Um dos pontos-chave do conflito é o que se chama de gás técnico, ou seja, o combustível necessário para o transporte de gás natural através de uma pipeline. A proposta de Moscou é a de que um consórcio internacional de energia compre esse "gás técnico" e revenda-o posteriormente à Ucrânia. A idéia é a de que essa mediação resolva o problema entre Moscou e Kiev.

Em conversa com Putin, em Berlim, nesta sexta-feira (16/01), a chanceler federal Angela Merkel defendeu uma retomada imediata do fornecimento de gás para os países europeus via Ucrânia. No fim do encontro, Putin declarou sua disponibilidade de encontrar um solução rápida para o conflito.

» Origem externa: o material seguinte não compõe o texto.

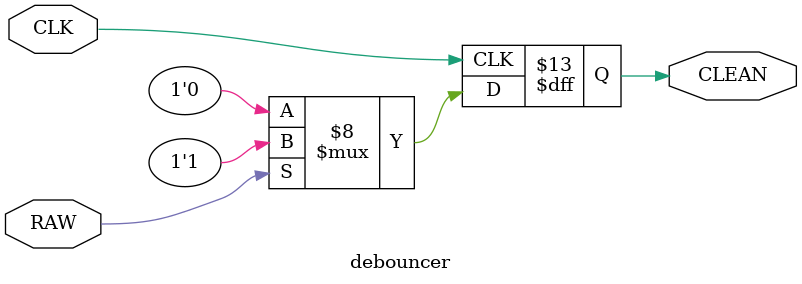
<source format=v>
`timescale 1ns / 1ps


module debouncer(input RAW, input CLK, output reg CLEAN);
    reg [2:0] counter;
    wire TC;
    
    always @ (posedge CLK) begin
        if(~RAW)
            counter <= 3'b000;
        else
            counter <= counter + 3'b001;       
    end
        
    assign TC = (counter == 3'b111);
    
    always @ (posedge CLK) begin
        if(~RAW)
            CLEAN <= 1'b0;
        else
            CLEAN <= 1'b1;      
    end
        
        
endmodule

</source>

Consórcio internacional: divisão de riscos

Putin und Merkel in Berlin
Putin e Merkel em BerlimFoto: AP

Putin afirmou ao lado de Merkel, durante uma entrevista coletiva para a imprensa, que empresas européias de energia teriam afirmado a disponibilidade em formar um consórcio internacional e que ele já teria negociado com vários forncecedores de energia a este respeito. A formação de tal associação de empresas européias normalizaria, no caso, o abastecimento de gás russo para a Europa.

Segundo o presidente russo, os fornecedores E.ON Ruhrgas, ENI e Gaz de France estariam dispostos a dividir os riscos do transporte do combustível pela Ucrânia. Trata-se, no caso, dos custos que envolvem o gás russo que a Ucrânia tira dos gasodutos por razões técnicas, segundo afirma o governo do país.

A idéia de Putin é a de que um consórcio, com participação de grandes grupos ocidentais, passe a comprar esse gás técnico necessário para o transporte. A Ucrânia, por sua vez, compraria o gás do consórcio.

Alemanha: interesse em gasoduto no Báltico

Segundo Merkel, é preciso encontrar com urgência uma solução para o problema. A premiê alemã pediu mais uma vez, tanto ao governo russo quanto ao ucraniano, que ponham um fim ao conflito. Merkel lembrou ainda que uma solução é também de interesse da Rússia e do conglomerado energético russo Gazprom, que poderia perder sua credibilidade caso a situação se perpetue como está.

Além disso, Merkel salientou, após o encontro com Putin, o interesse alemão pela construção de um gasoduto que passe pelo Báltico e transporte o gás da Rússia sem passar pela Ucrânia. Segundo Putin, essa pipeline, que não passaria por nenhum país de trânsito, possibilitaria um aumento da capacidade de transporte do gás. Em termos de crise, finalizou o presidente russo, há uma maior demanda do combustível.